_GIVEN EXERCISE_
Write out the Rio Tinto broker report below word for word, from "That was despite" to "during recessionary periods.".

_QUOTED PASSAGE_
————————

Broker tips: Rio Tinto, Trainline, Hargreaves Lansdown

(Sharecast News) - Analysts at Berenberg downgraded their rating on shares of Rio Tinto from 'hold' to 'sell', telling clients that they believed there was more downside in the shares. The first major negative catalyst would be the miner's first half results on 27 July, they said, due to higher costs at its iron ore and aluminium units.

That was despite its shares having sold-off with the broader sector, having fallen by 16% since the start of June while the Stoxx 600 Basic Resources gauge had dropped 20%.

Their estimates for Rio Tinto's earnings per share were 13% below consensus for the front half of the year and surprise to the downside on the day.

"A precursor to this will be the Q2 operating review on 15 July, which, while likely better than Q1, is still set to bear the marks of challenging operating conditions, particularly in Australia."

In the the same report they also slashed their target price from 6,500.0p to 4,200.0p.

Commenting on wider sector, the analyst said: "The mining sector's weakness has been exacerbated by the weak historical performance of industrial metals during recessionary periods.

"We think the summer period will offer limited positive news, with the recession narrative likely to take hold, and China, which tends to be the key driver of positive sentiment in the mining sector given its dominance in terms of demand for raw materials, is unlikely to materially fire into action until later this year, again offering limited commodity price support over the summer months."

————————

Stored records
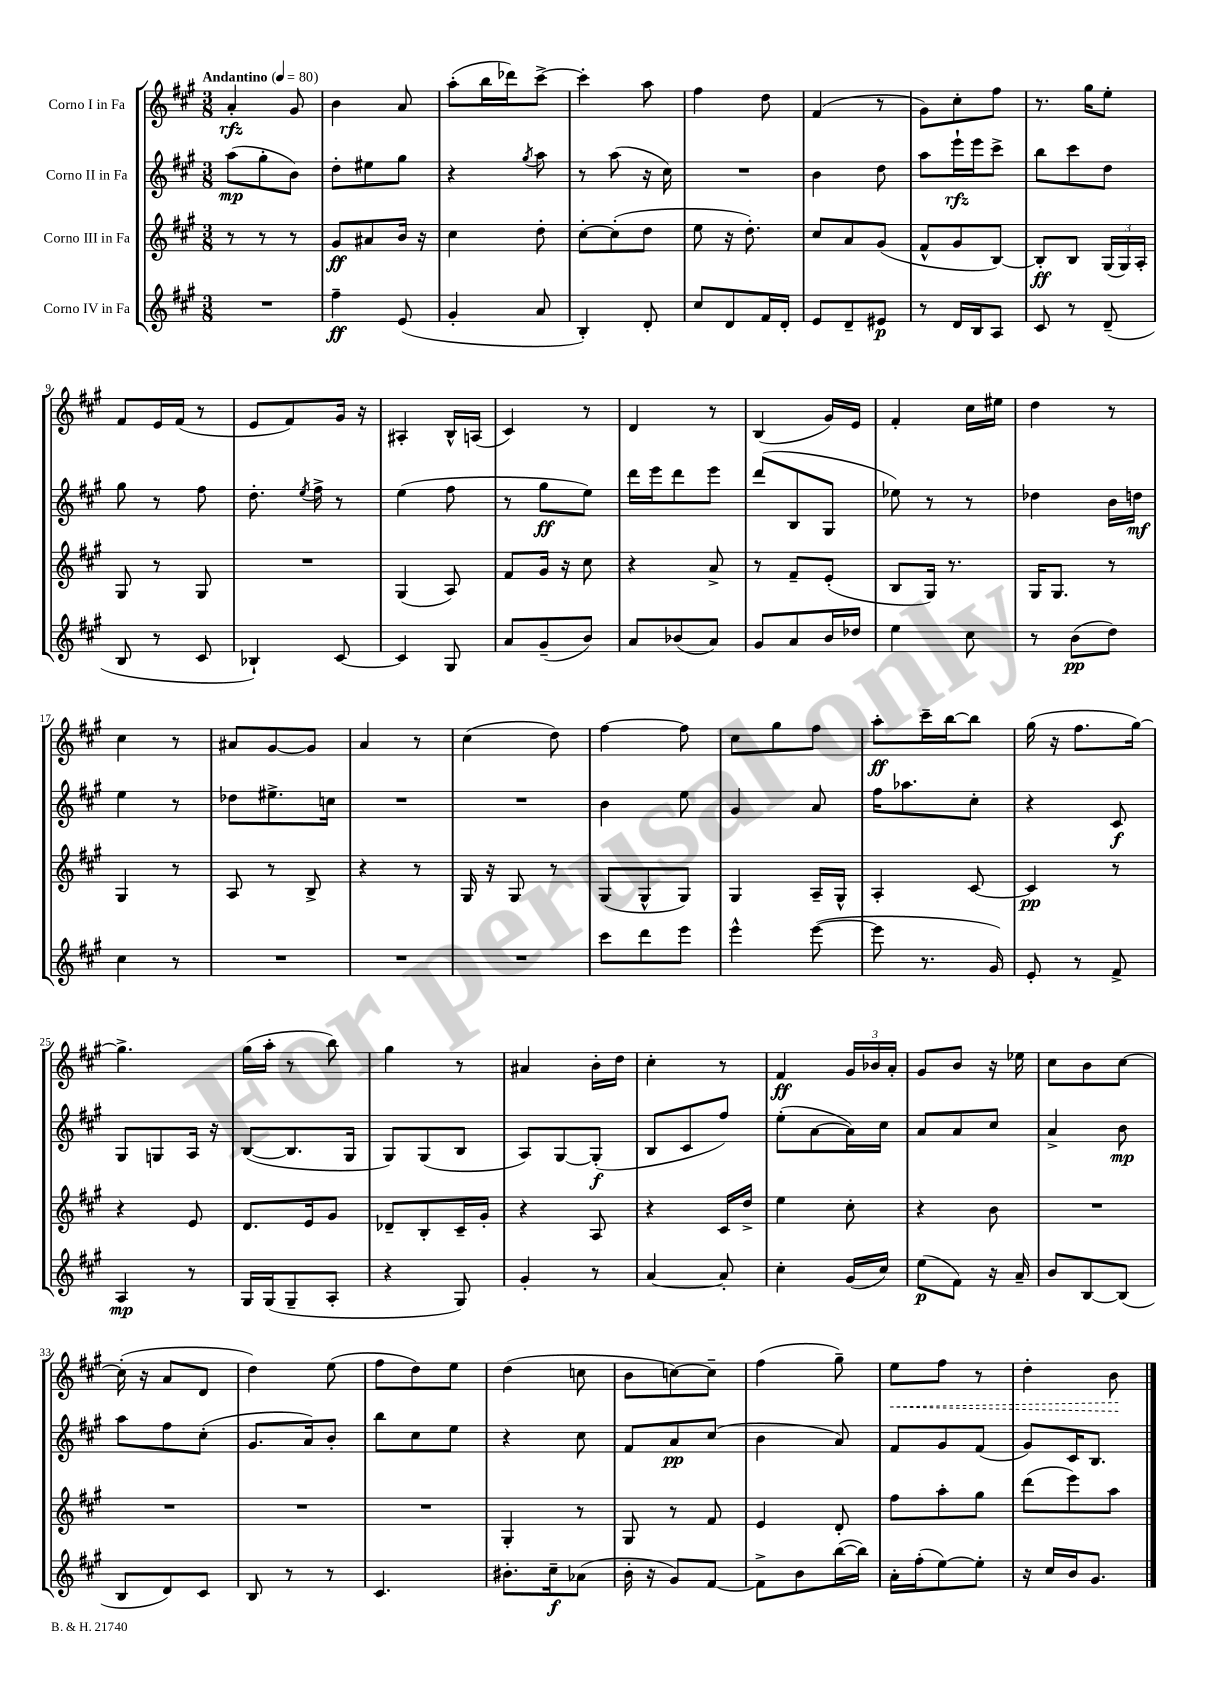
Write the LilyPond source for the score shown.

<<
\new StaffGroup <<
\new Staff = "s0" \with { instrumentName = "Corno I in Fa" } {
    \clef treble \key a \major \numericTimeSignature \time 3/8 \tempo "Andantino" 4 = 80
    \autoBeamOff a'4-.\rfz gis'8 |
    b'4 a'8 |
    a''8[-.( b''16 des'''16) cis'''8]~-> |
    cis'''4-. a''8 |
    fis''4 d''8 |
    fis'4( r8 |
    gis'8[) cis''8-. fis''8] |
    r8. gis''16[ e''8]-. |
    fis'8[ e'16 fis'16]( r8 |
    e'8[ fis'8) gis'16] r16 |
    ais4-. b16[-^ a16]( |
    cis'4) r8 |
    d'4 r8 |
    b4( gis'16[) e'16] |
    fis'4-. cis''16[ eis''16] |
    d''4 r8 |
    cis''4 r8 |
    ais'8[ gis'8~ gis'8] |
    a'4 r8 |
    cis''4( d''8) |
    fis''4~ fis''8 |
    cis''8[ gis''8 fis''8] |
    a''8[-.\ff cis'''16-- b''16~ b''8] |
    gis''16( r16 fis''8.[ gis''16]~) |
    gis''4.-> |
    gis''16[( a''16]-. r8 b''8) |
    gis''4 r8 |
    ais'4 b'16[-. d''16] |
    cis''4-. r8 |
    fis'4\ff \tuplet 3/2 { gis'16[ bes'16 a'16]-. } |
    gis'8[ b'8] r16 ees''16 |
    cis''8[ b'8 cis''8]~ |
    cis''16-.( r16 a'8[ d'8] |
    d''4) e''8( |
    fis''8[ d''8) e''8] |
    d''4( c''8 |
    b'8[ c''8~) c''8]-- |
    fis''4( gis''8--) |
    \once \override Hairpin.style = #'dashed-line e''8[\< fis''8] r8 |
    d''4-. b'8\! \bar "|." |
}
\new Staff = "s1" \with { instrumentName = "Corno II in Fa" } {
    \clef treble \key a \major \numericTimeSignature \time 3/8
    \autoBeamOff a''8[\mp( gis''8-. b'8]) |
    d''8[-. eis''8 gis''8] |
    r4 \acciaccatura { gis''8 } a''8 |
    r8 a''8( r16 cis''16) |
    R4. |
    b'4 d''8 |
    a''8[ e'''16-!\rfz e'''16 cis'''8]-> |
    b''8[ cis'''8 d''8] |
    gis''8 r8 fis''8 |
    d''8.-. \acciaccatura { e''8 } fis''16-> r8 |
    e''4( fis''8 |
    r8 gis''8[\ff e''8]) |
    d'''16[ e'''16 d'''8 e'''8] |
    d'''8[( b8 gis8] |
    ees''8) r8 r8 |
    des''4 b'16[ d''16]\mf |
    e''4 r8 |
    des''8[ eis''8.-> c''16] |
    R4. |
    R4. |
    b'4 e''8 |
    gis'4 a'8 |
    fis''16[ aes''8. cis''8]-. |
    r4 cis'8\f |
    gis8[ g8 a16] r16 |
    b8[~( b8. gis16] |
    gis8[) gis8( b8] |
    a8[) gis8~ gis8]-.\f( |
    b8[ cis'8 fis''8]) |
    e''8[-.( a'8~ a'16) cis''16] |
    a'8[ a'8 cis''8] |
    a'4-> b'8\mp |
    a''8[ fis''8 cis''8]-.( |
    gis'8.[ a'16) b'8]-. |
    b''8[ cis''8 e''8] |
    r4 cis''8 |
    fis'8[ a'8\pp cis''8]( |
    b'4 a'8) |
    fis'8[ gis'8 fis'8]( |
    gis'8[) cis'16 b8.] \bar "|." |
}
\new Staff = "s2" \with { instrumentName = "Corno III in Fa" } {
    \clef treble \key a \major \numericTimeSignature \time 3/8
    \autoBeamOff r8 r8 r8 |
    gis'8[\ff ais'8 b'16] r16 |
    cis''4 d''8-. |
    cis''8[~-. cis''8-.( d''8] |
    e''8 r16 d''8.-.) |
    cis''8[ a'8 gis'8]( |
    fis'8[-^ gis'8 b8]~) |
    b8[-.\ff b8] \tuplet 3/2 { gis16[( gis16) a16]-. } |
    gis8 r8 gis8 |
    R4. |
    gis4( a8) |
    fis'8[ gis'16] r16 cis''8 |
    r4 a'8-> |
    r8 fis'8[-- e'8]-.( |
    b8[ gis16]) r8. |
    gis16[ gis8.] r8 |
    gis4 r8 |
    a8 r8 b8-> |
    r4 r8 |
    gis16 r16 gis8 r8 |
    gis8[( gis8-^ gis8]) |
    gis4 a16[-- gis16]-^ |
    a4-. cis'8~ |
    cis'4\pp r8 |
    r4 e'8 |
    d'8.[ e'16 gis'8] |
    des'8[-- b8-. cis'16-- gis'16]-. |
    r4 a8 |
    r4 cis'16[ d''16]-> |
    e''4 cis''8-. |
    r4 b'8 |
    R4. |
    R4. |
    R4. |
    R4. |
    gis4-. r8 |
    gis8 r8 fis'8 |
    e'4 d'8-. |
    fis''8[ a''8-. gis''8] |
    d'''8[( e'''8) a''8] \bar "|." |
}
\new Staff = "s3" \with { instrumentName = "Corno IV in Fa" } {
    \clef treble \key a \major \numericTimeSignature \time 3/8
    \autoBeamOff R4. |
    fis''4--\ff e'8( |
    gis'4-. a'8 |
    b4-.) d'8-. |
    cis''8[ d'8 fis'16 d'16]-. |
    e'8[ d'8-- eis'8]\p |
    r8 d'16[ b16 a8] |
    cis'8 r8 d'8--( |
    b8 r8 cis'8 |
    bes4-!) cis'8~ |
    cis'4 gis8 |
    a'8[ gis'8--( b'8]) |
    a'8[ bes'8( a'8]) |
    gis'8[ a'8 b'16 des''16] |
    e''4 cis''8 |
    r8 b'8[\pp( d''8]) |
    cis''4 r8 |
    R4. |
    R4. |
    R4. |
    cis'''8[ d'''8 e'''8] |
    e'''4-^ e'''8~( |
    e'''8 r8. gis'16) |
    e'8-. r8 fis'8-> |
    a4\mp r8 |
    gis16[ gis16( gis8-- a8]-. |
    r4 gis8) |
    gis'4-. r8 |
    a'4~ a'8-. |
    cis''4-. gis'16[( cis''16]) |
    e''8[\p( fis'8]) r16 a'16-- |
    b'8[ b8~ b8]( |
    b8[ d'8) cis'8] |
    b8 r8 r8 |
    cis'4. |
    bis'8.[-. cis''16--\f aes'8]( |
    b'16-. r16 gis'8[) fis'8]~ |
    fis'8[-> b'8 b''16~( b''16]) |
    a'16[-. fis''16-.( e''8~) e''8]-. |
    r16 cis''16[ b'16 gis'8.] \bar "|." |
}
>>
>>
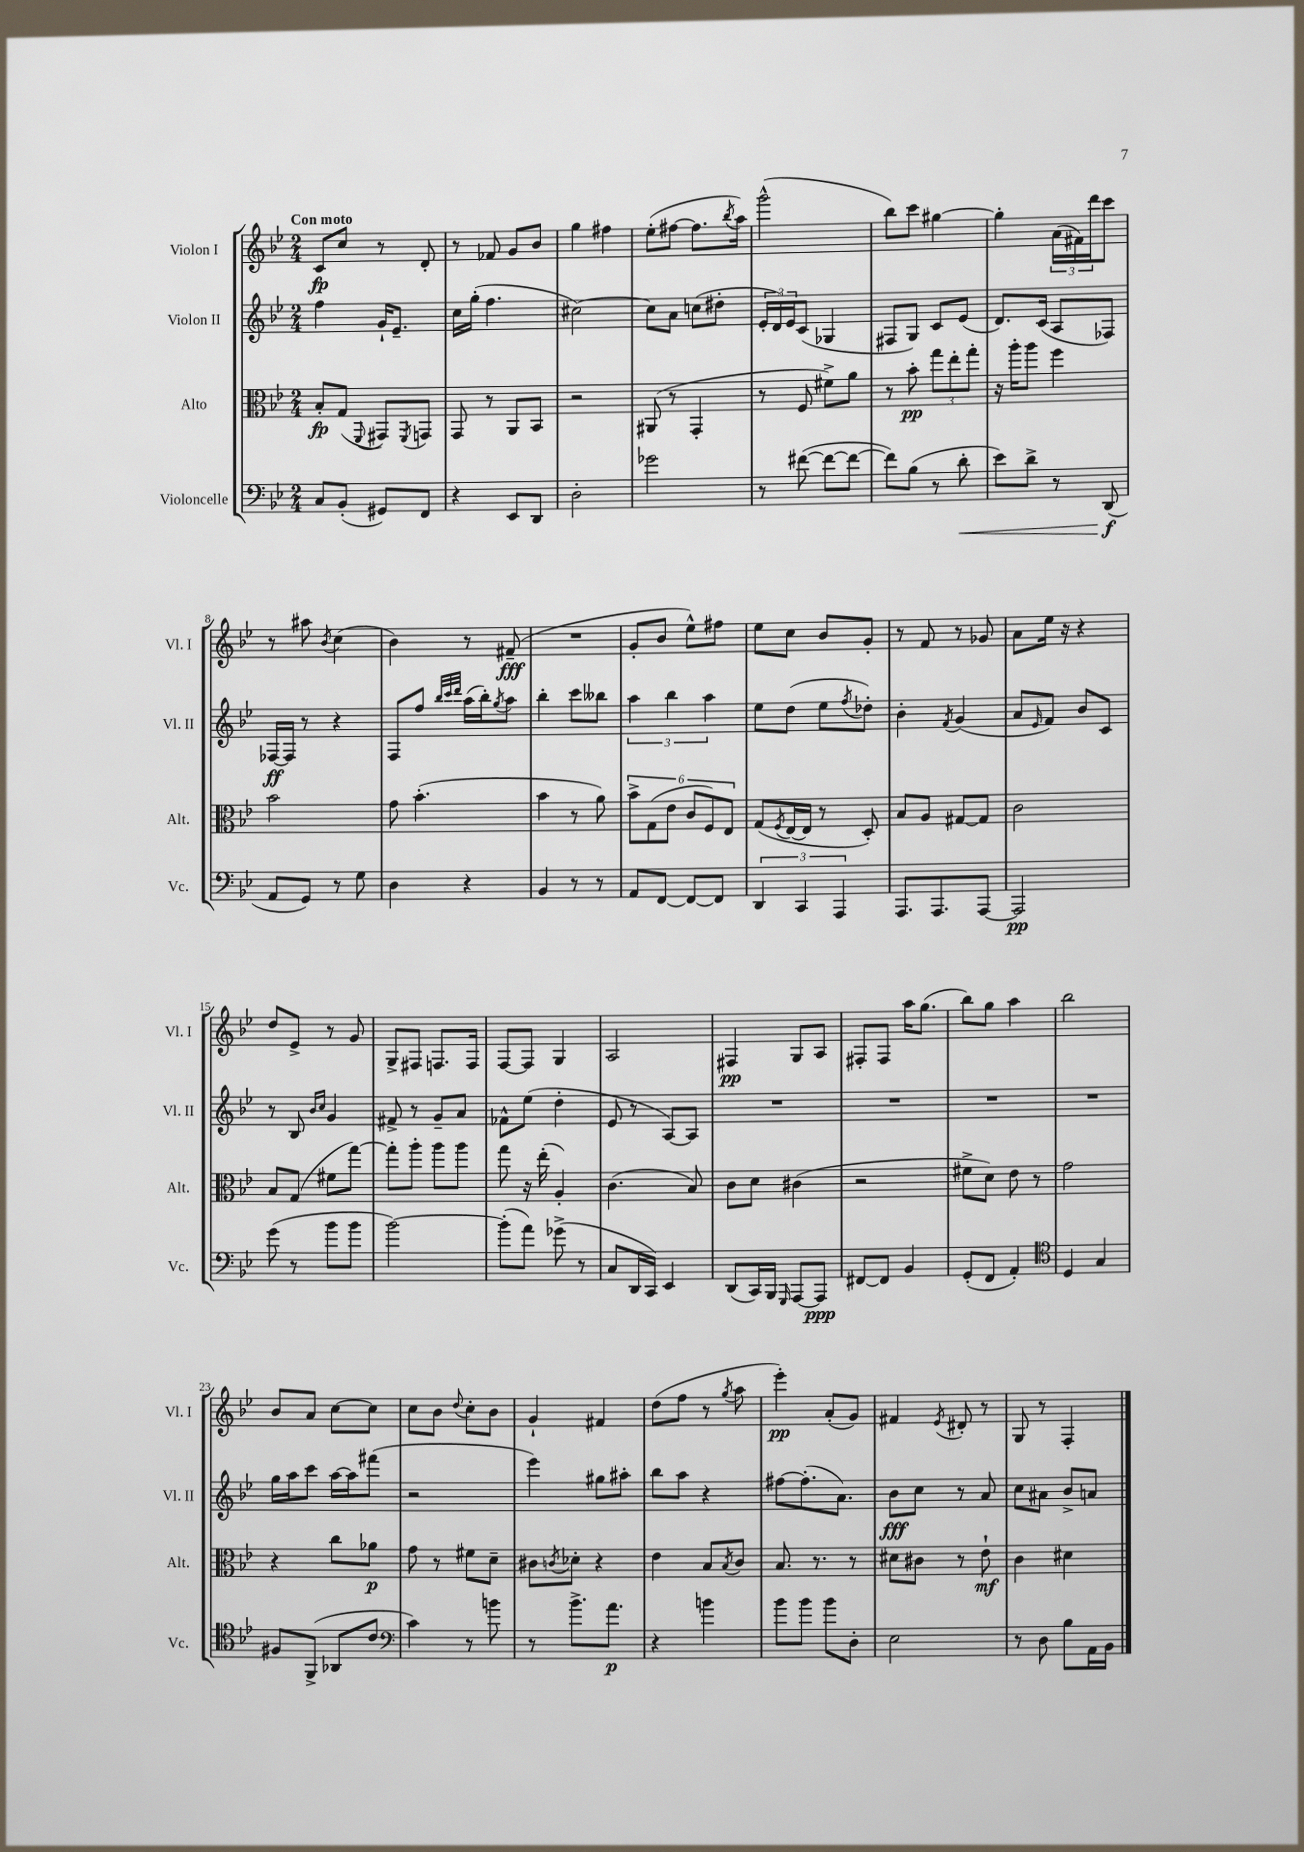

————————

_FULL SOLUTION_
That was despite its shares having sold-off with the broader sector, having fallen by 16% since the start of June while the Stoxx 600 Basic Resources gauge had dropped 20%.

Their estimates for Rio Tinto's earnings per share were 13% below consensus for the front half of the year and surprise to the downside on the day.

"A precursor to this will be the Q2 operating review on 15 July, which, while likely better than Q1, is still set to bear the marks of challenging operating conditions, particularly in Australia."

In the the same report they also slashed their target price from 6,500.0p to 4,200.0p.

Commenting on wider sector, the analyst said: "The mining sector's weakness has been exacerbated by the weak historical performance of industrial metals during recessionary periods.